The giant sequoias in the Sierra Nevada are one of America's treasures, but for the first time in Sequoia National Park's history, the trees are showing visible signs of exhaustion due to the drought.
On a hike last summer, a scientist noticed that the needles of the giant sequoias were browning and more sparse than usual. This finding got ecologists thinking: Did the drought cause this?
"We're just trying to get a better understanding of how giant sequoia trees respond to severe drought. We have very little understanding of ... how severe of a drought it takes to kill a giant sequoia tree," says Anthony Ambrose, a tree biologist at University of California, Berkeley.
This notion that the giant sequoias could die because of drought has brought together multiple agencies, including the National Park Service, Stanford University, the U.S. Forest Service, the U.S. Geological Survey and the Carnegie Airborne Observatory, for the first health-related study on the giant sequoia. Ambrose is part of a team working on — and climbing up — trees in Sequoia National Park.
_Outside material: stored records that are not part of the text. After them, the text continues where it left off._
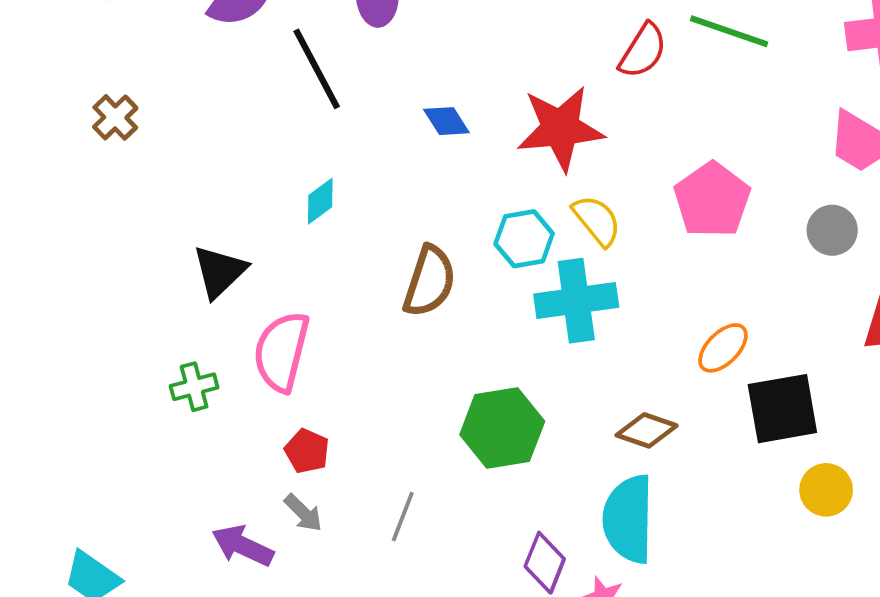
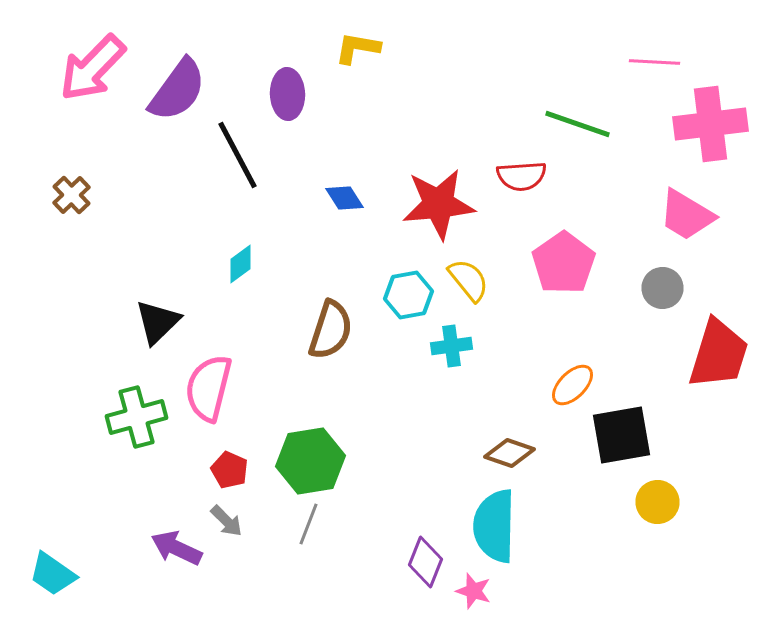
red semicircle: (643, 51) -> (522, 176), moved, turned 54
cyan cross: (576, 301) -> (452, 346), size x0.6
green cross: (194, 387) -> (136, 417), size x1.5
green hexagon: (502, 428) -> (310, 461), moved

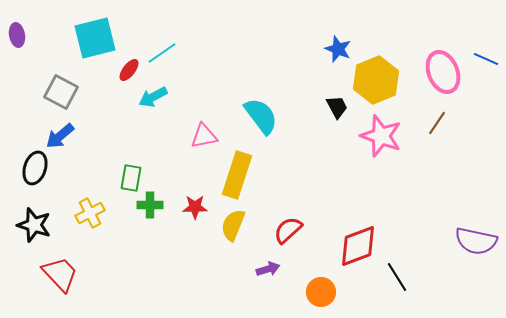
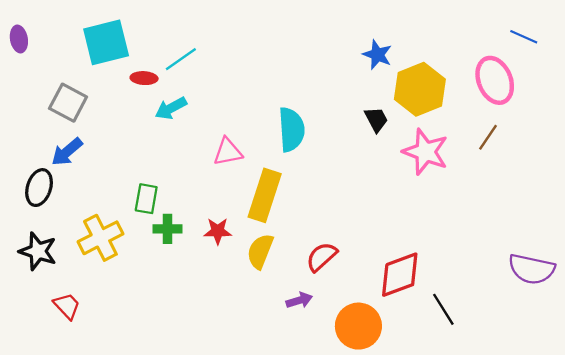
blue line: (486, 59) -> (524, 37), moved
red ellipse: (129, 70) -> (144, 78), turned 55
cyan semicircle: (261, 116) -> (291, 129), turned 33
yellow cross: (90, 213) -> (100, 238), size x1.4
red trapezoid: (60, 274) -> (67, 306), size x0.7
orange circle: (321, 292) -> (358, 326), size x1.4

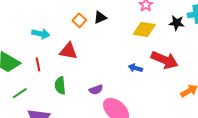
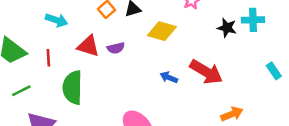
yellow diamond: (144, 29) -> (162, 31), moved
green semicircle: (60, 86) -> (73, 87), size x1.5
purple semicircle: (96, 90) -> (116, 48), moved

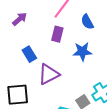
Some of the sequoias in the park are over 3,000 years old and have faced many droughts in their lifespans. But perhaps this drought is too much for them.
"The good news is that there were lots of trees that still seem healthy, but there was this smaller amount that seemed to be stressed — and stressed in ways that we haven't seen documented before in the parks," says the study's lead scientist, Koren Nydick, with Sequoia National Park.
More than 40 trees are in the process of being analyzed for stress from four years of drought and warming temperatures. "That's the kind of stress that eventually could kill a tree," Nydick says.
Researchers want to compare data from healthy sequoias with those showing signs of decay.
Wendy Baxter is another team member in the park who is trying to understand how these sequoias respond to drought conditions.
"We're going to assess the water status of those samples that we collect. So that's sort of an instantaneous measurement of the water status of the tree at that point in time," Baxter says.
This is how it works: After a researcher loops a rope over a branch hundreds of feet high, tree biologists like Baxter attach themselves to the line and literally hoist themselves into the branches. Scientists set up rainfall sensors in the branches themselves, and at the end of August, they'll return and take clippings from different heights for testing in a pressurized chamber to measure water content in the needles.
Researchers will also study the sprigs of foliage in the laboratory. The goal of this study is twofold. Scientists like Ambrose want to figure out how the drought is harming these historic trees, and he says they want to be able to fly over the forest, look at the color of the leaves and understand how stressed these areas are.
"Being able to relate the measurements that we get on the ground to the airborne data, assuming we get a nice relationship, then they'll just be able to fly periodically over the whole forest and get, like, a spatial map of tree water status or tree stress levels," he says.